- Also known as: 26
- Born: March 16, 1953 (age 73)
- Genres: Punk rock, folk, alternative rock
- Occupation: Musician
- Instrument: Vocals
- Years active: 1978–present
- Labels: Crustacean Records Alternative Tentacles

= Doc Corbin Dart =

American musician (born 1953)

Doc Corbin Dart (born March 16, 1953) is an American musician and former vocalist of the 1980s Lansing, Michigan punk rock band the Crucifucks. As of the early 2000s, he is also known by his moniker 26.

Dart's unorthodox vocal stylings have been described as wailing and alarming, while others have described them favorably as heartfelt and influenced by Pete Shelley of iconic UK punk group Buzzcocks. His lyrics alternate between personal themes of abandonment and depression, and an anarchist worldview.

==Musical career==

===The Crucifucks===
In 1982, The Crucifucks formed and signed to Jello Biafra's Alternative Tentacles Records. They released the self-titled The Crucifucks a year later followed up with Wisconsin. In 1992, these records were re-released as a CD titled Our Will Be Done.

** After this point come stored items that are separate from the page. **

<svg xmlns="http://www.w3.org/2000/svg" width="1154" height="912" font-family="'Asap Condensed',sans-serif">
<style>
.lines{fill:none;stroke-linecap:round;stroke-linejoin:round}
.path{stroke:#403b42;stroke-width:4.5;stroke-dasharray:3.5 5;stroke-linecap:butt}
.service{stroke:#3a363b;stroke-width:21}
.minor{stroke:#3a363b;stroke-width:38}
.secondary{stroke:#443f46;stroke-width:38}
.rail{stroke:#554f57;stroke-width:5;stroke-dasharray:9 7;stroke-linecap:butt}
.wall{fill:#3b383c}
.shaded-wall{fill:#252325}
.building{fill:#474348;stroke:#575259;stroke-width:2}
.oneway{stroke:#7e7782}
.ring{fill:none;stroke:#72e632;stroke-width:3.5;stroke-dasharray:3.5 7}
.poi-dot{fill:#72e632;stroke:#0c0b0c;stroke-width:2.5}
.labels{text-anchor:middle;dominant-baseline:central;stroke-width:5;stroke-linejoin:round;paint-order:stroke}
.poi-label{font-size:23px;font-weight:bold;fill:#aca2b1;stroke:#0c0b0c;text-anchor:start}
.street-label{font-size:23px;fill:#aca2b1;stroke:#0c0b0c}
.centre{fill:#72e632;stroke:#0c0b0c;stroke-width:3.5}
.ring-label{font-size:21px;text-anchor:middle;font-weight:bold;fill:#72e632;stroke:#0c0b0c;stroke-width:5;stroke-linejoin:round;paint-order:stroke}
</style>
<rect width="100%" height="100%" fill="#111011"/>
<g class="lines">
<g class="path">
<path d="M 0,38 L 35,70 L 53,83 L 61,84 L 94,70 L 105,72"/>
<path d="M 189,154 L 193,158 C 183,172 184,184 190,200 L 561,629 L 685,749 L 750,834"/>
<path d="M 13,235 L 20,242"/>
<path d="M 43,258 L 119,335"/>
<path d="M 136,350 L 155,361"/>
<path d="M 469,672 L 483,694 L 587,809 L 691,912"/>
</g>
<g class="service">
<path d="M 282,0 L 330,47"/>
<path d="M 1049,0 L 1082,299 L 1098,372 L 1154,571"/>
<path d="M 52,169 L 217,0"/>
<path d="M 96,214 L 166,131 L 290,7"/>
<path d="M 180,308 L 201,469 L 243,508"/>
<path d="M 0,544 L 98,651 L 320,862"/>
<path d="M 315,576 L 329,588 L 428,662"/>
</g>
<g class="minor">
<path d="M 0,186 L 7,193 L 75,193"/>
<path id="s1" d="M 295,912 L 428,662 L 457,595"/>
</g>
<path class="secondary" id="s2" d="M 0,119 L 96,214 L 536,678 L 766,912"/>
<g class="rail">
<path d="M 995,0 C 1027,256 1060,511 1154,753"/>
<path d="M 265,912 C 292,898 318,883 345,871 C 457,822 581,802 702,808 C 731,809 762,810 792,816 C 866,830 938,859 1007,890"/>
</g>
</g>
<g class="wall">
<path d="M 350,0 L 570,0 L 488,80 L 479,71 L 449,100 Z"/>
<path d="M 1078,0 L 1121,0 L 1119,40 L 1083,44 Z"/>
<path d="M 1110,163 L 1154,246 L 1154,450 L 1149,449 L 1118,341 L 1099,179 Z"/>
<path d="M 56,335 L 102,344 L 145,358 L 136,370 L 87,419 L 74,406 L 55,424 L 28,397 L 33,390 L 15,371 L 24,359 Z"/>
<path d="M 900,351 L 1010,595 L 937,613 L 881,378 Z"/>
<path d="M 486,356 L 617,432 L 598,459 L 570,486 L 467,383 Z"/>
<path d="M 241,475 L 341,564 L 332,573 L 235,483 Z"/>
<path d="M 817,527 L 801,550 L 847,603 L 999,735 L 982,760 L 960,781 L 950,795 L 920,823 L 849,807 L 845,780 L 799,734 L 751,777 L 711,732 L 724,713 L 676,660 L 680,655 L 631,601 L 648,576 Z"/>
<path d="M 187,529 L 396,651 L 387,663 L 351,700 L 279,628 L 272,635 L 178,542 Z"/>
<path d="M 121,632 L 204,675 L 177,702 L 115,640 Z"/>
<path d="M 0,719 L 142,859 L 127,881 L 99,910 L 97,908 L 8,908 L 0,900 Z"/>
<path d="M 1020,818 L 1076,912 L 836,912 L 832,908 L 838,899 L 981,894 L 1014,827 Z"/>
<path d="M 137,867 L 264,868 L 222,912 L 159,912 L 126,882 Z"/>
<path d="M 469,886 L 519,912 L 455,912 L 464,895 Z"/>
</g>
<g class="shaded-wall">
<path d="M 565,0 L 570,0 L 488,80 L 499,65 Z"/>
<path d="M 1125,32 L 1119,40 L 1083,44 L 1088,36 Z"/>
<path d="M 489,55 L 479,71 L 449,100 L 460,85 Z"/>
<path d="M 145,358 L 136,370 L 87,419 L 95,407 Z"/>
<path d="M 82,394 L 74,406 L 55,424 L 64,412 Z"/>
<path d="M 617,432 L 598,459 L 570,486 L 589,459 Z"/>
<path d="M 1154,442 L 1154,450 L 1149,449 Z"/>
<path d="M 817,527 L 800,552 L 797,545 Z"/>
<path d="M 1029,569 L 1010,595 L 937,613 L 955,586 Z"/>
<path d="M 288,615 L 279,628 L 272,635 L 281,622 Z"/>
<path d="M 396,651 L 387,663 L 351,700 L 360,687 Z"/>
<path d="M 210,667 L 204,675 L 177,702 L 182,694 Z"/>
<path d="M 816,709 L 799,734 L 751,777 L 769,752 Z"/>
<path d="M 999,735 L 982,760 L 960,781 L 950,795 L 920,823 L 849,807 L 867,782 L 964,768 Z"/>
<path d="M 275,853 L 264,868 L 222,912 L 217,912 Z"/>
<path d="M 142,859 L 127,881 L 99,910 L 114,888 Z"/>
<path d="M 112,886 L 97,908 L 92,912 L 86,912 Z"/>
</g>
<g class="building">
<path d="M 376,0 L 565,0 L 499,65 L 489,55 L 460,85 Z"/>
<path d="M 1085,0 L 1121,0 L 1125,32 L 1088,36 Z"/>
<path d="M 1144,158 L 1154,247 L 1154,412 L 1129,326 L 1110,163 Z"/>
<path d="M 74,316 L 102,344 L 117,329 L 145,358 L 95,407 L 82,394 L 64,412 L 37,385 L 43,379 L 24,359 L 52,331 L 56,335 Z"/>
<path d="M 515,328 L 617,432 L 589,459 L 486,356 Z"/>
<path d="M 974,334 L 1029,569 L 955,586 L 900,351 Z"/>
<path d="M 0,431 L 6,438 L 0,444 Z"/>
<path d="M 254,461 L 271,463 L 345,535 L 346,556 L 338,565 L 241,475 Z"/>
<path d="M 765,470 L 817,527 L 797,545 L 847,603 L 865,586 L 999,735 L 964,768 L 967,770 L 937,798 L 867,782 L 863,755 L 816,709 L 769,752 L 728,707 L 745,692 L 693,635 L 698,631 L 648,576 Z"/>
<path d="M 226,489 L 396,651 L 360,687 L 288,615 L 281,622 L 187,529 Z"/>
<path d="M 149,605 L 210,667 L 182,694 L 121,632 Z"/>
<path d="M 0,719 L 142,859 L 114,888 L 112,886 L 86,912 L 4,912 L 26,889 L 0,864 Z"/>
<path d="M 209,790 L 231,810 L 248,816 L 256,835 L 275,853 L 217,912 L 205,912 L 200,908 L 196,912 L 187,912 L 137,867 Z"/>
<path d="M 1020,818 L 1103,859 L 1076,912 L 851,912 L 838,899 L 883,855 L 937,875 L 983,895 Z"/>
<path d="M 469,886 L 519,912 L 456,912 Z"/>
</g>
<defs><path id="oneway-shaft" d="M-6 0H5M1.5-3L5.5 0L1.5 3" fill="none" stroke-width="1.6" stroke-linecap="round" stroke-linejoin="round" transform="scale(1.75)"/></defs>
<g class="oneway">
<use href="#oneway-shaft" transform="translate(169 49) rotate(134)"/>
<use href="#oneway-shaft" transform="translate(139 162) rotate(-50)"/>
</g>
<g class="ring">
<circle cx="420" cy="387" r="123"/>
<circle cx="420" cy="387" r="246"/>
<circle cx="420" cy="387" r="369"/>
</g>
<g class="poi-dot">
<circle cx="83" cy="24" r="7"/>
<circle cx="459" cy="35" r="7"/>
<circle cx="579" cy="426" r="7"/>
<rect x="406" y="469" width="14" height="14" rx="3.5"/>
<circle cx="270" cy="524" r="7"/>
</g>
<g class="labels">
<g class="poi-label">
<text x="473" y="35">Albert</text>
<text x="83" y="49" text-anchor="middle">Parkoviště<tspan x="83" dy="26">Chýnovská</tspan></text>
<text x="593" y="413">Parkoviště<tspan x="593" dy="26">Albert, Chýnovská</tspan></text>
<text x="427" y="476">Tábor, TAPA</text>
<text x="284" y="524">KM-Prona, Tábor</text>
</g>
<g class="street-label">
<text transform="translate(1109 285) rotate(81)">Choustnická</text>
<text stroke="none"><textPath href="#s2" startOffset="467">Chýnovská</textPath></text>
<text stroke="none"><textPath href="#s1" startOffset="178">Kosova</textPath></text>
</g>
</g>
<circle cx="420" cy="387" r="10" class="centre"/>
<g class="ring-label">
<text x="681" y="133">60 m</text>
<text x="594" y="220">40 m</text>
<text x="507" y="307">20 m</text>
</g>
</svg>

The back cover of Our Will Be Done featured a photo of what Dart believed was a slain policeman; the photo was actually from a Philadelphia Police Department drill. Doc is perhaps best known for the 1996 lawsuit filed over the use of this photo. The Philadelphia chapter of the Fraternal Order of Police sued the Crucifucks, Alternative Tentacles, Jello Biafra, and Borders Inc. alleging libel and slander. The trial court awarded a $2.2 million default judgment which was vacated on appeal the following year.

In 1998, The Crucifucks reformed and did a brief national tour, including a performance at Alternative Tentacles' 20th Anniversary Party. They also released their first CD in nearly a decade, called L.D. Eye; which dealt with themes such as the Oklahoma City bombing, U.S. wars in the Middle East, the Irish Republican Army, suicide, and police brutality.

===Solo material===
Doc Dart has recorded several solo projects: Patricia (1990, Alternative Tentacles, LP/cassette only) and 'Black Tuesday' (1991, self-released, cassette only). In 2002 he started a new project called LD Eye. In 2004 he changed his name to 26 and released a solo CD, The Messiah on Madison, Wisconsin's Crustacean Records. Dart opened up for Jello Biafra on his 'I Blow Minds For A Living' Spoken Word Tour.

==Personal life==
In 1989, Dart was a candidate for mayor of Lansing on a platform of police reform. Dart stated he would appoint a citizen's commission to hear complaints about officers. "We'll weed out the bad ones," he said. "If we have to weed out the bad officers, we'll do it." He stated that police hassle citizens and focus on petty crimes while not paying enough attention to rape and other serious offenses. He also pledged half of the $67,000 Mayor's salary to set up a rape counseling and education center. He finished third of three in the August 8, 1989 city primary election with 5% of the vote.

Dart continues to be a mainstay of alternative culture in Lansing, Michigan, regularly showing up in local papers. For a long time, Dart ran a baseball card store in a small collection of shops on Michigan Avenue. These shops were located near Sparrow Hospital, where he petitioned the city to open a women's crisis center, serving as one of its original board members.

Currently residing in Okemos, Michigan, Dart created a stir with his anti-American sentiments following the September 11 attacks. Signs attached to the front of his home read, in part, "U.S. Troops terrorize as cowards from the skies. They should be in body bags." He is also a supporter of the Animal Liberation Front.

Dart has borderline personality disorder and his first solo album, Patricia, was named after his therapist.

Dart is the son of Rollin Dart, former chair of Dart National Bank, cousins of the Dart Container family. Dart is divorced and has two children.